Stark konzentrieren mussten sich die Zuhörer bei „baltic sea dub – word-music with video“, das Tone Avenstroup und Torsten Beckmann aus Berlin boten. Mit „dub“ bezeichnet man in der Musik vielfach eine Produktionsweise, die mit weiten Hallräumen und Echoverzögerungen arbeitet. Das Mischpult ist sozusagen wichtiger Bestandteil des Teams. So waren im Baltenhaus in Darmstadt Klänge zu hören, die manchen an die langgezogenen Gesänge der Samen in Skandinavien erinnerten. Dazwischen Wörter und Halbsätze in Norwegisch und Deutsch, manchmal harmlos in der Wortbedeutung, oft bedrohlich wie „Magma unter den Füßen“, „Am Horizont ist nichts“. Die Musik wirkte düster und in diese Darbietung von Disharmonischem passte das Video, das den Versuch zeigte, auf einem Blatt Papier mit beiden Händen gleichzeitig das gleiche zu zeichnen. Ob Linie, Kreise oder gegeneinander liegende Halbkreise – das Ergebnis war stets krakelig, disharmonisch.
Amüsiert nahm das Publikum die Präsentation der Mikronation Užupis zur Kenntnis. „Außenminister“ Tomas Čepaitis und „Botschafter“ Ilia Kitup schilderten den Alltag in dem zumeist von Künstlern bewohnten Stadtteil der litauischen Hauptstadt Vilnius als von jeder Obrigkeit befreit, friedlich, solidarisch und von zahlreichen künstlerischen Projekten geprägt. Immerhin 7000 Menschen leben auf dem einen halben Quadratkilometer großem Gebiet, das seit 1997 jedes Jahr seine Unabhängigkeit feiert, am 1. April.

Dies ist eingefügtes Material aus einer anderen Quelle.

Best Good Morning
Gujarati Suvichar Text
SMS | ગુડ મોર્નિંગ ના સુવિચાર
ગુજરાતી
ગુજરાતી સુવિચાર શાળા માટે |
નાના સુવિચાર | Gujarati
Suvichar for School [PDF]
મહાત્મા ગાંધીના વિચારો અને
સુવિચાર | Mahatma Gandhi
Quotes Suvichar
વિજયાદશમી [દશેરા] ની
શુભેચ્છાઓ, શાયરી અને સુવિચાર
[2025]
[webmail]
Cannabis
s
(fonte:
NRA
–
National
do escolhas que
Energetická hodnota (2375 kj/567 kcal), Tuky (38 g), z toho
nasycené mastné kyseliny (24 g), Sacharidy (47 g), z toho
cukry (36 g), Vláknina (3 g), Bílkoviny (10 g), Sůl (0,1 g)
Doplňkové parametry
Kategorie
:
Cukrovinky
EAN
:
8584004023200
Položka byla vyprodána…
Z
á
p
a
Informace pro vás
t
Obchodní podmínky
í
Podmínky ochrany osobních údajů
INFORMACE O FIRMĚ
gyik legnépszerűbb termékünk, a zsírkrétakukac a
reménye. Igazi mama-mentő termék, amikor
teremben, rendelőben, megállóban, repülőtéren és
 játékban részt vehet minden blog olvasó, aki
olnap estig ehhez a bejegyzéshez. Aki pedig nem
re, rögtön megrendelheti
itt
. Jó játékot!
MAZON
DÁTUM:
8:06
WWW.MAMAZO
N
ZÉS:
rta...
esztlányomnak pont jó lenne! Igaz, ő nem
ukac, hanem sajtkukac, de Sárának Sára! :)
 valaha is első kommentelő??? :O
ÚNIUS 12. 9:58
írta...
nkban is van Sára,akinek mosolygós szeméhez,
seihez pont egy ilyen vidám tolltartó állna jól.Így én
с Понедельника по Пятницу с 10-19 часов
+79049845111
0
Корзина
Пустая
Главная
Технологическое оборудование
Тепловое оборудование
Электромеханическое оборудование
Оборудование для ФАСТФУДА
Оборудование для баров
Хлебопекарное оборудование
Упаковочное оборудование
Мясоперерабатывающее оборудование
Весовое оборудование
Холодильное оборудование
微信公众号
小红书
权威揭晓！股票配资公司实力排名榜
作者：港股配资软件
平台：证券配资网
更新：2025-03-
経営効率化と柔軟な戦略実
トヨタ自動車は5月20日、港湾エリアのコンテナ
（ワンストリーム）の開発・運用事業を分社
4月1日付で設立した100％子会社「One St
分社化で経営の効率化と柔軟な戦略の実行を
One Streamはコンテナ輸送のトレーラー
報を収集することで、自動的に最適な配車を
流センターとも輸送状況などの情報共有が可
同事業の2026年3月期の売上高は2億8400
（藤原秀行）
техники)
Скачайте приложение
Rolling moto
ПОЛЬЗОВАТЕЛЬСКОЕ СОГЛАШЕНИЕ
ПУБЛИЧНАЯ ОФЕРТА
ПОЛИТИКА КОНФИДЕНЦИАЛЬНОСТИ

Mit der Vorstellung von Užupis endeten zweieinhalb Tage, die von intensivem Austausch und vielfältigen Kontakten geprägt waren. Zu danken ist dem Deutschen Kulturforum östliches Europa für die Mitarbeit sowie für die großzügige finanzielle Unterstützung der Kulturbeauftragten der Bundesrepublik und Hessens Ministerium des Innern und für Sport.